*** Supplied material Section Begins ***

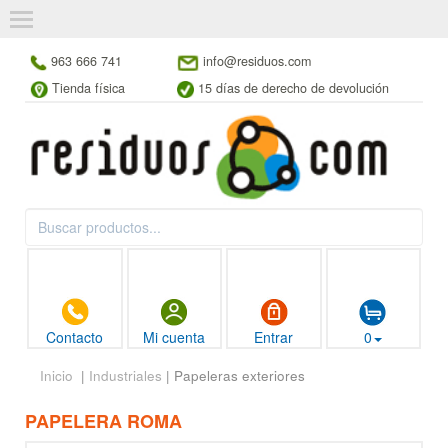
963 666 741
info@residuos.com
Tienda física
15 días de derecho de devolución
Contacto
Mi cuenta
Entrar
0
Inicio
|
Industriales
| Papeleras exteriores
PAPELERA ROMA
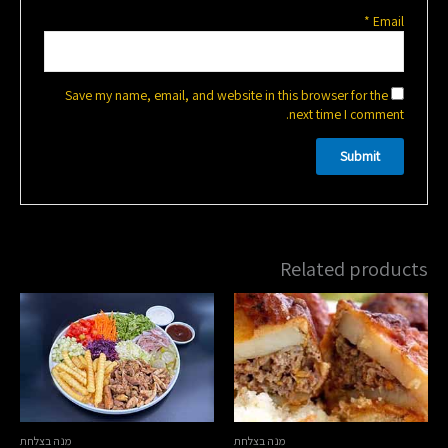
*
Email
Save my name, email, and website in this browser for the
next time I comment.
Related products
מנה בצלחת
מנה בצלחת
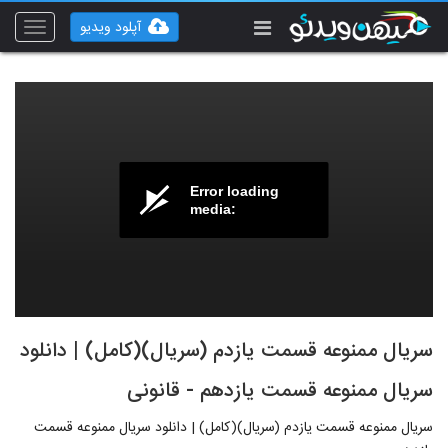
آپلود ویدیو
Toggle
vigation
Error loading
media:
سریال ممنوعه قسمت یازدم (سریال)(کامل) | دانلود
سریال ممنوعه قسمت یازدهم - قانونی
سریال ممنوعه قسمت یازدم (سریال)(کامل) | دانلود سریال ممنوعه قسمت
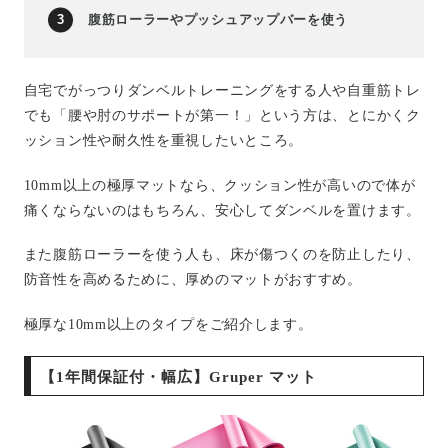
腹筋ローラーやプッシュアップバーを使う
自宅でがっつりダンベルトレーニングをする人や自重筋トレ
でも「腰や肘のサポートが第一！」という方は、とにかくク
ッション性や耐久性を重視したいところ。
10mm以上の極厚マットなら、クッション性が高いので体が
痛くならないのはもちろん、安心してダンベルを置けます。
また腹筋ローラーを使う人も、床が傷つくのを防止したり、
防音性を高めるために、厚めのマットがおすすめ。
極厚な10mm以上のタイプをご紹介します。
【1年間保証付・幅広】Gruper マット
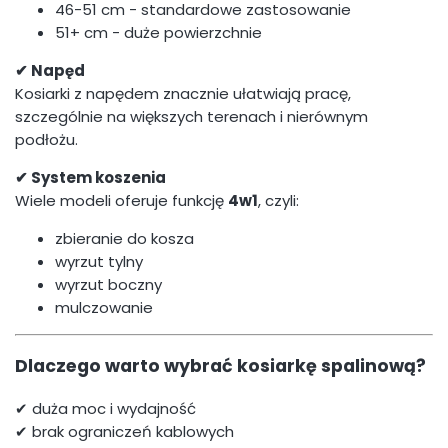
46-51 cm - standardowe zastosowanie
51+ cm - duże powierzchnie
✔ Napęd
Kosiarki z napędem znacznie ułatwiają pracę,
szczególnie na większych terenach i nierównym
podłożu.
✔ System koszenia
Wiele modeli oferuje funkcję
4w1
, czyli:
zbieranie do kosza
wyrzut tylny
wyrzut boczny
mulczowanie
Dlaczego warto wybrać kosiarkę spalinową?
✔ duża moc i wydajność
✔ brak ograniczeń kablowych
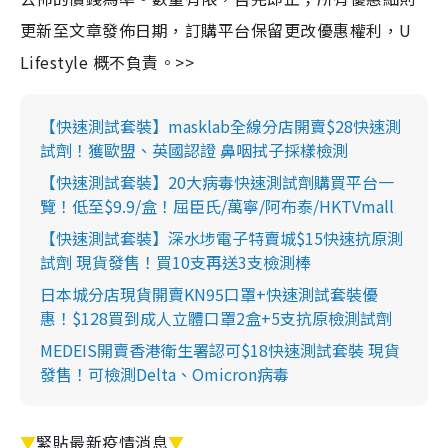
更新至文章發佈日期，訂購平台保留更改優惠權利，U
Lifestyle 概不負責。>>
【快速測試套裝】masklab全線分店開賣$28快速測
試劑！獲歐盟、英國認證 鼻咽拭子採樣檢測
【快速測試套裝】20大病毒快速測試劑購買平台一
覽！低至$9.9/盒！屈臣氏/萬寧/阿布泰/HKTVmall
【快速測試套裝】深水埗電子特賣城$15快速抗原測
試劑 現貨發售！買10支再送3支檢測棒
日本城分店現貨開賣KN95口罩+快速測試套裝優
惠！$128買到成人立體口罩2盒+5支抗原檢測試劑
MEDEIS開賣香港衛生署認可$18快速測試套裝 現貨
發售！可檢測Delta、Omicron病毒
▼
緊貼最新疫情消息
▼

*** Supplied material Section Ends ***

Transcribe the data line for line, starting with the line that contains "آپلود ویدیو" and continuing through the end of the data, with that first line included. Omit the pictures.

آپلود ویدیو
Toggle
vigation
Error loading
media:
سریال ممنوعه قسمت یازدم (سریال)(کامل) | دانلود
سریال ممنوعه قسمت یازدهم - قانونی
سریال ممنوعه قسمت یازدم (سریال)(کامل) | دانلود سریال ممنوعه قسمت
腹筋ローラーやプッシュアップバーを使う
自宅でがっつりダンベルトレーニングをする人や自重筋トレ
でも「腰や肘のサポートが第一！」という方は、とにかくク
ッション性や耐久性を重視したいところ。
10mm以上の極厚マットなら、クッション性が高いので体が
痛くならないのはもちろん、安心してダンベルを置けます。
また腹筋ローラーを使う人も、床が傷つくのを防止したり、
防音性を高めるために、厚めのマットがおすすめ。
極厚な10mm以上のタイプをご紹介します。
【1年間保証付・幅広】Gruper マット
46-51 cm - standardowe zastosowanie
51+ cm - duże powierzchnie
✔ Napęd
Kosiarki z napędem znacznie ułatwiają pracę,
szczególnie na większych terenach i nierównym
podłożu.
✔ System koszenia
Wiele modeli oferuje funkcję
4w1
, czyli:
zbieranie do kosza
wyrzut tylny
wyrzut boczny
mulczowanie
Dlaczego warto wybrać kosiarkę spalinową?
✔ duża moc i wydajność
✔ brak ograniczeń kablowych
更新至文章發佈日期，訂購平台保留更改優惠權利，U
Lifestyle 概不負責。>>
【快速測試套裝】masklab全線分店開賣$28快速測
試劑！獲歐盟、英國認證 鼻咽拭子採樣檢測
【快速測試套裝】20大病毒快速測試劑購買平台一
覽！低至$9.9/盒！屈臣氏/萬寧/阿布泰/HKTVmall
【快速測試套裝】深水埗電子特賣城$15快速抗原測
試劑 現貨發售！買10支再送3支檢測棒
日本城分店現貨開賣KN95口罩+快速測試套裝優
惠！$128買到成人立體口罩2盒+5支抗原檢測試劑
MEDEIS開賣香港衛生署認可$18快速測試套裝 現貨
發售！可檢測Delta、Omicron病毒
▼
緊貼最新疫情消息
▼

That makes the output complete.